Killer delle prostitute, convalidato il fermo: “Ha filmato gli omicidi, era consapevole”

Carabinieri serial killer prostitute
Carabinieri – Pixabay – YesLife.it

Killer delle prostitute, convalidato il fermo: “Ha filmato gli omicidi, era consapevole”

Emergono agghiaccianti retroscena sul killer delle prostitute di Roma, il pm convalida il fermo: “Era consapevole di quel che faceva”

Di Alessia Conte 

24 novembre 2022

Il killer delle prostitute ha seminato il panico per giorni

Una vicenda che ha lasciato l’Italia, ma soprattutto Roma, con il fiato sospeso per diversi giorni. Un killer ha seminato il panico ammazzando tre donne nella mattinata di giovedì 17 novembre. Giandavide De Pau, ha barbaramente assassinato le prostitute con diverse coltellate. 

Giandavide De Pau killer
Coltello – Pixabay – YesLife.it

Chi sono le vittime del Killer? Si indaga su un altro omicidio

Ad essere state prese di mira dalla follia di Giandavide, un uomo di 50 anni già noto alle forze dell’ordine per essere stato in passato l’autista del boss Michele Sommese, sono due donne cinesi,  Xiu Yun Yang di 45 anni, Li Yanrong di 53 anni e Martha Castano Torres di 65 anni.

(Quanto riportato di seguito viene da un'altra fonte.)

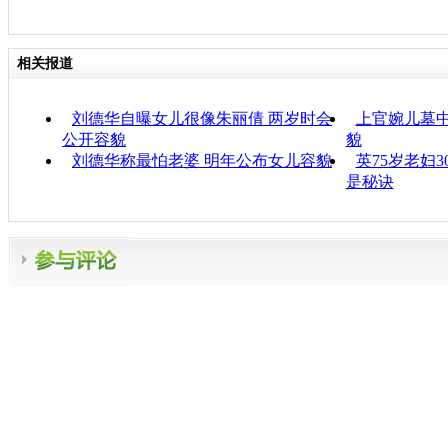
相关报道
刘德华自曝女儿很像朱丽倩 两岁时会
上官婉儿墓
公开容貌
貌
刘德华称最怕老婆 明年公布女儿容貌
英75岁老妇
是秘诀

Al momento si indaga su un altro possibile omicidio (il quarto) imputabile a De Pau. Si tratterebbe di una donna uccisa nel 2009, l’11 novembre di 13 anni fa in una casa di appuntamenti in via Squillace 21A, nel quartiere Statuario, la 50enne Laura Zambani venne trovata in un lago di sangue con la testa chiusa in un sacchetto.

De Pau scoperto grazie ad una supertestimone

Giandavide è stato scoperto grazie alla testimonianza di una donna con la quale aveva intrattenuto un rapporto, la stessa aveva confidato alla polizia che l’uomo le aveva confessato di aver ucciso 3 donne.

Inizia così, la settimana scorsa, la caccia al killer, in prima battuta De Pau aveva detto di non ricordare nulla di quello che fosse successo, ma la realtà è un’altra.

Carcere massima sicurezza
Carcere – Pixabay – YesLife.it

Il pm convalida il fermo, Giandavide De Pau era consapevole di tutto

A quanto pare l’uomo era cosciente di quello che stava per fare, inizialmente aveva confessato di aver avuto un blackout mentale.  La ricostruzione degli ultimi istanti di vita delle donne cinesi, ripresi con un cellulare, sono agghiaccianti. De Pau che le insegue, le urla disumane e poi il massacro, come in un film horror.

Sulla base di questi nuovi retroscena, il pm ha convalidato il fermo asserendo: “Era consapevole di quanto fatto. Ha filmato i due omicidi delle donne cinesi”.